Upon analyzing the costs, it became evident that the expenses associated with extracting tables are generally higher than those for mere text OCR. This is likely due to the additional complexities involved in accurately detecting and structuring tabular data which often requires more advanced processing capabilities.

Interestingly, the free PaddleOCR solution appeared to be exceptionally cost-effective when compared to paid alternatives. While the initial setup and ongoing server costs need to be considered, it offers a compelling value, especially for large volumes of documents where API call costs of paid services can accumulate significantly.

Economic Considerations

The economic feasibility of PaddleOCR makes it an attractive choice for organizations with tighter budget constraints or those who prefer more control over their processing infrastructure. However, for businesses requiring the highest accuracy and sophistication in table extraction, investing in more costly, robust solutions like AWS Textract might be justified by the superior performance and less hands-on maintenance they provide.

Conclusion

Ultimately, the decision on which OCR and table extraction service to employ should balance both cost and performance needs. This financial analysis adds a vital dimension to our evaluation process, ensuring that our chosen solution not only meets our technical and accuracy requirements but also aligns with our budgetary constraints and long-term operational strategies.

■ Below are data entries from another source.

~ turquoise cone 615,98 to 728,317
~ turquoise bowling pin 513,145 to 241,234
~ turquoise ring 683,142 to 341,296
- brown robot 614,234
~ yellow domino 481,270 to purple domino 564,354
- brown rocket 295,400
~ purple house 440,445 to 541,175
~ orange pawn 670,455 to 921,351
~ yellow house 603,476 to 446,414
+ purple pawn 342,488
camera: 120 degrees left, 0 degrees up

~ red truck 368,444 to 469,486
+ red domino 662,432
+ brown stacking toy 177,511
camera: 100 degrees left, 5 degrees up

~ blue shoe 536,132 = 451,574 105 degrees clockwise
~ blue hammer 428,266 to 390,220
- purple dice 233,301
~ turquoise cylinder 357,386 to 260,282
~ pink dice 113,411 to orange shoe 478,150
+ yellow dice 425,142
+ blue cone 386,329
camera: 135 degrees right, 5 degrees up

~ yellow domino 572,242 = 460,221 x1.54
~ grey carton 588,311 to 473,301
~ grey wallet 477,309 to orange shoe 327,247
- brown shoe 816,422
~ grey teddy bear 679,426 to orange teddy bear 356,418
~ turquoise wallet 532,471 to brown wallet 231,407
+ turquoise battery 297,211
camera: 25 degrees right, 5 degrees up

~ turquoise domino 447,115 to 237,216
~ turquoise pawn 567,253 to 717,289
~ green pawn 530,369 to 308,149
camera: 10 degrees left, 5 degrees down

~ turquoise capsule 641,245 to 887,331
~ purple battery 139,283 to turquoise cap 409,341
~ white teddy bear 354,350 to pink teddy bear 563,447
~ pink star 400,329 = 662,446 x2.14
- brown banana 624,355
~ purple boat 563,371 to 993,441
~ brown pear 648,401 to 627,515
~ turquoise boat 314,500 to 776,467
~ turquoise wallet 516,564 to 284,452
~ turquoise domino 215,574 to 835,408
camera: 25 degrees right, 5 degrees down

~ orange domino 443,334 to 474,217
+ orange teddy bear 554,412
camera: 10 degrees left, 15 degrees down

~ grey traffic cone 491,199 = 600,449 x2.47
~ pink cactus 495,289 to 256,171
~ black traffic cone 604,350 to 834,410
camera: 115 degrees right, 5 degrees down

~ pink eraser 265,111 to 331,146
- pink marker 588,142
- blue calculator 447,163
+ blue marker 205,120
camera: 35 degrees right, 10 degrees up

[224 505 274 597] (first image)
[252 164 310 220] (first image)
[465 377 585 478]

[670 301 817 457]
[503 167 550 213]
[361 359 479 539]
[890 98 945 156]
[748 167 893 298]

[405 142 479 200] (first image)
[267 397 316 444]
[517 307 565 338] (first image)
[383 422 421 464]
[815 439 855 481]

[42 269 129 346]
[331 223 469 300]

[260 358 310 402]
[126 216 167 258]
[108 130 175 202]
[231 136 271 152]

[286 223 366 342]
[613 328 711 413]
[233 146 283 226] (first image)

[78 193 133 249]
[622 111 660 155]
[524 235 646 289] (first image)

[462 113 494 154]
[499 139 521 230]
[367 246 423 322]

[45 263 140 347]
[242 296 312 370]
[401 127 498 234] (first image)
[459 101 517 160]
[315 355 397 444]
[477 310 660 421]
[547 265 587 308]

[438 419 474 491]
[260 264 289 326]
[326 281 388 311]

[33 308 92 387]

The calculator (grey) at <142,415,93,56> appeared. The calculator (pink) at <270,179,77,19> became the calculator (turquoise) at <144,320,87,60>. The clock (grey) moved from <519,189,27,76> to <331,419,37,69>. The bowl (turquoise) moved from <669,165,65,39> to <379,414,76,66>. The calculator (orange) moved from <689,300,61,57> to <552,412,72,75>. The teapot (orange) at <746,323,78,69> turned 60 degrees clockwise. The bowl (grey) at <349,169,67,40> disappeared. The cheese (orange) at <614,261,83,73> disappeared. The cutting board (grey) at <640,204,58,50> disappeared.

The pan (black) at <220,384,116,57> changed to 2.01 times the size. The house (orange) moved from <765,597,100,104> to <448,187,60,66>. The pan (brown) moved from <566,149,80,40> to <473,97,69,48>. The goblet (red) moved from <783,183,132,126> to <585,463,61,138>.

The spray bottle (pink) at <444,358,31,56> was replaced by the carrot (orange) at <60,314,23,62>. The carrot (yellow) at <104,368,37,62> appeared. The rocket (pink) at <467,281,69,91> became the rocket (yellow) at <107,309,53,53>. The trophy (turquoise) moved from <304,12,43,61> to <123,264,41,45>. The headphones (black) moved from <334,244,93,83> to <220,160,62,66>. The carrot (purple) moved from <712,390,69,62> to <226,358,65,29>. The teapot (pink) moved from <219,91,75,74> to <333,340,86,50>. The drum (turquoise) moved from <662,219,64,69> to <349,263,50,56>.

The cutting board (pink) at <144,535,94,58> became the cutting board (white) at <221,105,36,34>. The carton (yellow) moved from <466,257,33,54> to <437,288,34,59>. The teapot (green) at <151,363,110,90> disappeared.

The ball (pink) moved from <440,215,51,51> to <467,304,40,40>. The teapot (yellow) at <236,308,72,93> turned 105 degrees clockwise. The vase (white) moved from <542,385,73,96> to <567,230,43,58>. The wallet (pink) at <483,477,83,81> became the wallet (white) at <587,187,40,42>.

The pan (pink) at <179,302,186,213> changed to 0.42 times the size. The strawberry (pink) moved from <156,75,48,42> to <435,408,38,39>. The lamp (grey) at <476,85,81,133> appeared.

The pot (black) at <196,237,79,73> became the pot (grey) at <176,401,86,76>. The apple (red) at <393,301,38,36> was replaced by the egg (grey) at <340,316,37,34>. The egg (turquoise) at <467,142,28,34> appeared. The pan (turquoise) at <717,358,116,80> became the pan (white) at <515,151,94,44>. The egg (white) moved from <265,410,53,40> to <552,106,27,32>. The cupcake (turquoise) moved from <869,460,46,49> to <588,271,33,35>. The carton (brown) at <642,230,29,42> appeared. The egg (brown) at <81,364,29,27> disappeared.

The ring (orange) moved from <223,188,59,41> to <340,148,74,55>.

For organizations prioritizing accuracy and requiring high-level table extraction capabilities under tight operational timelines, investing in AWS Textract or similar solutions seems justified. For entities with more modest budgets, or where full control over data processing is necessary, PaddleOCR presents a viable alternative, provided there is capacity to manage the infrastructure. Due to the volume and cost constraints, for company deeds, we settled with PaddleOCR, as it has the best tradeoff between cost and performance.

The adoption of OCR technologies and table extraction tools needs to align with specific organizational needs, balancing cost, accuracy, performance, and operational capacity. As technology evolves, so too will the capabilities of these tools, promising future enhancements that may address current limitations.

Our comprehensive analysis establishes a foundation for informed decision-making, ensuring that the selected OCR and table extraction tools not only fulfill technical requirements but also align with financial strategies and long-term business goals.